* **What this task involves**: Below are some records. Return exactly the lines from the one with "- 그만의 레지스터, PC, 주소 공간이 생긴다." to the one with "그렇다면, 누가 시그널을 프로세스에 보내고 누가 보낼 수 없는가?", and nothing else.

Records excerpted from a collection:
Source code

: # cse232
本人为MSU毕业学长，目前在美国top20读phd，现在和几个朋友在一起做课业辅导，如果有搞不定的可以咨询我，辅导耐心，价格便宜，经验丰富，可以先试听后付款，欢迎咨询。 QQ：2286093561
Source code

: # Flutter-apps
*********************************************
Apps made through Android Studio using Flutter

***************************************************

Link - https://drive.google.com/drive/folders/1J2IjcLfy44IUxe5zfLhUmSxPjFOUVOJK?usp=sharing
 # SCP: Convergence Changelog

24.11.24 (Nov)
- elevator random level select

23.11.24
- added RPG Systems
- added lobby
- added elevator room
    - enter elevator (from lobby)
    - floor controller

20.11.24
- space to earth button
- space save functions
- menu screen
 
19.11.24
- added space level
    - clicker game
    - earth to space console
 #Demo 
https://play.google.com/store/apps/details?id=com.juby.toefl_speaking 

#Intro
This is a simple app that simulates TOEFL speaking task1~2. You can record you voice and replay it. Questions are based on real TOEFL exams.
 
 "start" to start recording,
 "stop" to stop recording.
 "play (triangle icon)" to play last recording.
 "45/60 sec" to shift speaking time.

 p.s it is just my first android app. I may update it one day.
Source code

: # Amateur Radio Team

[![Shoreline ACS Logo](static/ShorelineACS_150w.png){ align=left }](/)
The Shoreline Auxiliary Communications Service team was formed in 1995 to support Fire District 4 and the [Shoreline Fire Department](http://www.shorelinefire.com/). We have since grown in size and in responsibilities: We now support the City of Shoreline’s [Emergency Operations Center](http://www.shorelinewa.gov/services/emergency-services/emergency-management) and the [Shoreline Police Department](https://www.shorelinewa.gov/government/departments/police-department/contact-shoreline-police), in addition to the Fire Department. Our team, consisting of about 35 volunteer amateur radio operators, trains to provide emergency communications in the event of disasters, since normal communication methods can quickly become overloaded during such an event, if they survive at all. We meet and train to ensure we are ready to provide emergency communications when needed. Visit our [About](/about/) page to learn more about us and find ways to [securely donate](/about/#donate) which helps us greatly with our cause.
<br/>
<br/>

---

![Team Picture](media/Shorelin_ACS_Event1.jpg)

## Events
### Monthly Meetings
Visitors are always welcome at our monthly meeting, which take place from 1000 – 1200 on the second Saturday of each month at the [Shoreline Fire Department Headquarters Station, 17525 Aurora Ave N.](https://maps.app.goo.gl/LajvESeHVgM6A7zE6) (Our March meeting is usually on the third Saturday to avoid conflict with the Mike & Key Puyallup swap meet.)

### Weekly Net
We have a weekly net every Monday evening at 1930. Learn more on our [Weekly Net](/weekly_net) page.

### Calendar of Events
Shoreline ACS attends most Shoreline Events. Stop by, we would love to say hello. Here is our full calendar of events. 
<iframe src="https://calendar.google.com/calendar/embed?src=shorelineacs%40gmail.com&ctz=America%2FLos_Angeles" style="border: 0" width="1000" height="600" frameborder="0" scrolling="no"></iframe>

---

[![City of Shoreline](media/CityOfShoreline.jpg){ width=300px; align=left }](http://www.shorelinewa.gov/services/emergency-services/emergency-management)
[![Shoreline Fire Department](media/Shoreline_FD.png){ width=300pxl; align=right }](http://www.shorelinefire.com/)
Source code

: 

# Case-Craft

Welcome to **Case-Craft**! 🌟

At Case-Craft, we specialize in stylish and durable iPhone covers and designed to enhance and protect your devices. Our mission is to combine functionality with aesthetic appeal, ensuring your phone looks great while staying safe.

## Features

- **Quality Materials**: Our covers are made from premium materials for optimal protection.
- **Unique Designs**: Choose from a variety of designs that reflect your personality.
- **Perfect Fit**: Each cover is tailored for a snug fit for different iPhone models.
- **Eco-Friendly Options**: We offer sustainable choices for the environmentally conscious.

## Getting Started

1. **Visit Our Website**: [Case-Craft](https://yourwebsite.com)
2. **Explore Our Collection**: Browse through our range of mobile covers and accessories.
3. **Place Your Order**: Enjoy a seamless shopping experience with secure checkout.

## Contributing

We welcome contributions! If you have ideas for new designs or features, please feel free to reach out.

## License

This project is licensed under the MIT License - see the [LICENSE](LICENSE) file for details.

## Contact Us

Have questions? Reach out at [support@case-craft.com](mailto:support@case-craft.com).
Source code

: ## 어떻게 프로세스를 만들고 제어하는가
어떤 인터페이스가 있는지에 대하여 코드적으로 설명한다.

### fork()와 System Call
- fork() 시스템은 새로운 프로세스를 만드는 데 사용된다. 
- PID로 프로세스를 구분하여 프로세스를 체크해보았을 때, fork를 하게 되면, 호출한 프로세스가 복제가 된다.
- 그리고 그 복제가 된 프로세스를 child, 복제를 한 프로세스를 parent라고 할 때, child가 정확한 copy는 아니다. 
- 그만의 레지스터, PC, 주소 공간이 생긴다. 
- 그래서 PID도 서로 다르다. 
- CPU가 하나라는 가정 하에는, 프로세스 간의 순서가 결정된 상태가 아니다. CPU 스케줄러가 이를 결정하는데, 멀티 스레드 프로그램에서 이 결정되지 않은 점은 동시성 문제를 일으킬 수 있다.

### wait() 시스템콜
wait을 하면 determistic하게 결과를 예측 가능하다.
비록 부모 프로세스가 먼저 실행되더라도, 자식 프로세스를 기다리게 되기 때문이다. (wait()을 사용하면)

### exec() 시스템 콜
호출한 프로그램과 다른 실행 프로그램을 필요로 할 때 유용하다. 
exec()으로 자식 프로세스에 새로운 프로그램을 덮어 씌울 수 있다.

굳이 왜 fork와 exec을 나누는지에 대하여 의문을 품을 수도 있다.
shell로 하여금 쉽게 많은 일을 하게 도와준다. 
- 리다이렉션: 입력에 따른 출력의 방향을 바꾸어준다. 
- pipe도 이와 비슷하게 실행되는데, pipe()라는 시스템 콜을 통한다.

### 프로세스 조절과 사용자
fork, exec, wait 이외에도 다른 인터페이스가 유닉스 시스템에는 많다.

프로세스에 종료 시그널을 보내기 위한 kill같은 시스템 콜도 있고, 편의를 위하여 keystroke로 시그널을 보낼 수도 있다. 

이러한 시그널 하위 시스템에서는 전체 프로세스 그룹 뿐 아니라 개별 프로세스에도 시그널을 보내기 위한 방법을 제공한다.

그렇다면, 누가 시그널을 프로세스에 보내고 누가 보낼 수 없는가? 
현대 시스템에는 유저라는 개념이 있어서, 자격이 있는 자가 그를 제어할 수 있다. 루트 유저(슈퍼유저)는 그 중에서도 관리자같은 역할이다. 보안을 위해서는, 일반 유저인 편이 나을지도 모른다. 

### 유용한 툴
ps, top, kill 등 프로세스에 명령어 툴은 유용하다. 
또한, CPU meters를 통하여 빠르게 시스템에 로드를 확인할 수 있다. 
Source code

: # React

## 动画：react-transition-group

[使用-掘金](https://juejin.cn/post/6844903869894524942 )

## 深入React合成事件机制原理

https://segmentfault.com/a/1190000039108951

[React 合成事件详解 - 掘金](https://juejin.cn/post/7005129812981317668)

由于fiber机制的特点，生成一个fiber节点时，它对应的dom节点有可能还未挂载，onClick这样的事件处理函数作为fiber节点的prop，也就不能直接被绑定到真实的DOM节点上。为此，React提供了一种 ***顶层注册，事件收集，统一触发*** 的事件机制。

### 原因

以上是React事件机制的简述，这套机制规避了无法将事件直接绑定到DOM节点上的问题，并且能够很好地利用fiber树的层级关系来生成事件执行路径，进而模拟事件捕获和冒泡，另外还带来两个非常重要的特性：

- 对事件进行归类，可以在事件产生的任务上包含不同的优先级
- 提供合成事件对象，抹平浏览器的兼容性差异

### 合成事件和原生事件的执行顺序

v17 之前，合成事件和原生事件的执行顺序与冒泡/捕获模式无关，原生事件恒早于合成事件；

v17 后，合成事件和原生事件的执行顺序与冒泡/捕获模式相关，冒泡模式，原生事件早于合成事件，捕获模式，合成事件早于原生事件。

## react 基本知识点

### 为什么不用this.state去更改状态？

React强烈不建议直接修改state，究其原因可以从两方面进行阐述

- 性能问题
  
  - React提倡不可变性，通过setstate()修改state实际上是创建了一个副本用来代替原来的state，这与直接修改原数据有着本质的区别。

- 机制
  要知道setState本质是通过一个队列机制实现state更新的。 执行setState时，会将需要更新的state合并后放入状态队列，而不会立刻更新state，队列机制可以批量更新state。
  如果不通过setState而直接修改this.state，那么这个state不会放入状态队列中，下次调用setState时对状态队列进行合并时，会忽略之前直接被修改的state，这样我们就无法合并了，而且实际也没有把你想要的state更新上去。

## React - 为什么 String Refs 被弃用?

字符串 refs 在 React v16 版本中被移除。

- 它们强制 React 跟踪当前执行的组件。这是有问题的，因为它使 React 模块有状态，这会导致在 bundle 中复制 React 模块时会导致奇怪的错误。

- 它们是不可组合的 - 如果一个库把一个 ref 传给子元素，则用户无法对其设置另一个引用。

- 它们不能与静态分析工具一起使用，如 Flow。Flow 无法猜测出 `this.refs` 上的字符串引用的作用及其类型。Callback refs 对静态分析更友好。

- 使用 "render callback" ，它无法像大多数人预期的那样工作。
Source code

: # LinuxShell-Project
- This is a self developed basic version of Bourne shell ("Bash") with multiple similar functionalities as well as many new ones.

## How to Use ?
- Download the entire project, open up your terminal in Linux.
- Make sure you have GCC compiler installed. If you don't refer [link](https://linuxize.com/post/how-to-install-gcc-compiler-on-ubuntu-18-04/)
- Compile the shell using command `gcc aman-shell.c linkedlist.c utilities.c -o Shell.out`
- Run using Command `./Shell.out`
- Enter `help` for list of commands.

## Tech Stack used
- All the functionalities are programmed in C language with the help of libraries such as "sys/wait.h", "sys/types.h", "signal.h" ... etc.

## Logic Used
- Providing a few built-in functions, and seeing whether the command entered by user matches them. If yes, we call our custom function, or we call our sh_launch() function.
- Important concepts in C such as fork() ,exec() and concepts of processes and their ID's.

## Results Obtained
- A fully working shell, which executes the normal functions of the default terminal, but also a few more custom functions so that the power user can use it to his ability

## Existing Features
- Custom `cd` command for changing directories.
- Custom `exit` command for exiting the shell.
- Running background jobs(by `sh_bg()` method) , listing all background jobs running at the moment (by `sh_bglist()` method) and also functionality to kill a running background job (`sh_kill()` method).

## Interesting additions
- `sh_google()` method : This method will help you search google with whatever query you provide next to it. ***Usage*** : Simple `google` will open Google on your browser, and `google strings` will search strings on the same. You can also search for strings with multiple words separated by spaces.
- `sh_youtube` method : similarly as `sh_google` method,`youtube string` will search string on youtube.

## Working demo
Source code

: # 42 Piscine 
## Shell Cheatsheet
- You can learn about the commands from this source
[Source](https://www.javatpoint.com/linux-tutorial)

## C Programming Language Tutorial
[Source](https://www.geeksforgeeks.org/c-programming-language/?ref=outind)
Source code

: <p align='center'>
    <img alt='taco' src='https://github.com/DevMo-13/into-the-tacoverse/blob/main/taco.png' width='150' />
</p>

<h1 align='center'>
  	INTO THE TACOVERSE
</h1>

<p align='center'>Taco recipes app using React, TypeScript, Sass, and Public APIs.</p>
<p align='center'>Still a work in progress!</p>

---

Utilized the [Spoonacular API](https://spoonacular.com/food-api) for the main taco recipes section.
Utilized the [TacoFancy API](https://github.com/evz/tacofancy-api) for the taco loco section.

* **Solved exercise**:
- 그만의 레지스터, PC, 주소 공간이 생긴다. 
- 그래서 PID도 서로 다르다. 
- CPU가 하나라는 가정 하에는, 프로세스 간의 순서가 결정된 상태가 아니다. CPU 스케줄러가 이를 결정하는데, 멀티 스레드 프로그램에서 이 결정되지 않은 점은 동시성 문제를 일으킬 수 있다.

### wait() 시스템콜
wait을 하면 determistic하게 결과를 예측 가능하다.
비록 부모 프로세스가 먼저 실행되더라도, 자식 프로세스를 기다리게 되기 때문이다. (wait()을 사용하면)

### exec() 시스템 콜
호출한 프로그램과 다른 실행 프로그램을 필요로 할 때 유용하다. 
exec()으로 자식 프로세스에 새로운 프로그램을 덮어 씌울 수 있다.

굳이 왜 fork와 exec을 나누는지에 대하여 의문을 품을 수도 있다.
shell로 하여금 쉽게 많은 일을 하게 도와준다. 
- 리다이렉션: 입력에 따른 출력의 방향을 바꾸어준다. 
- pipe도 이와 비슷하게 실행되는데, pipe()라는 시스템 콜을 통한다.

### 프로세스 조절과 사용자
fork, exec, wait 이외에도 다른 인터페이스가 유닉스 시스템에는 많다.

프로세스에 종료 시그널을 보내기 위한 kill같은 시스템 콜도 있고, 편의를 위하여 keystroke로 시그널을 보낼 수도 있다. 

이러한 시그널 하위 시스템에서는 전체 프로세스 그룹 뿐 아니라 개별 프로세스에도 시그널을 보내기 위한 방법을 제공한다.

그렇다면, 누가 시그널을 프로세스에 보내고 누가 보낼 수 없는가? 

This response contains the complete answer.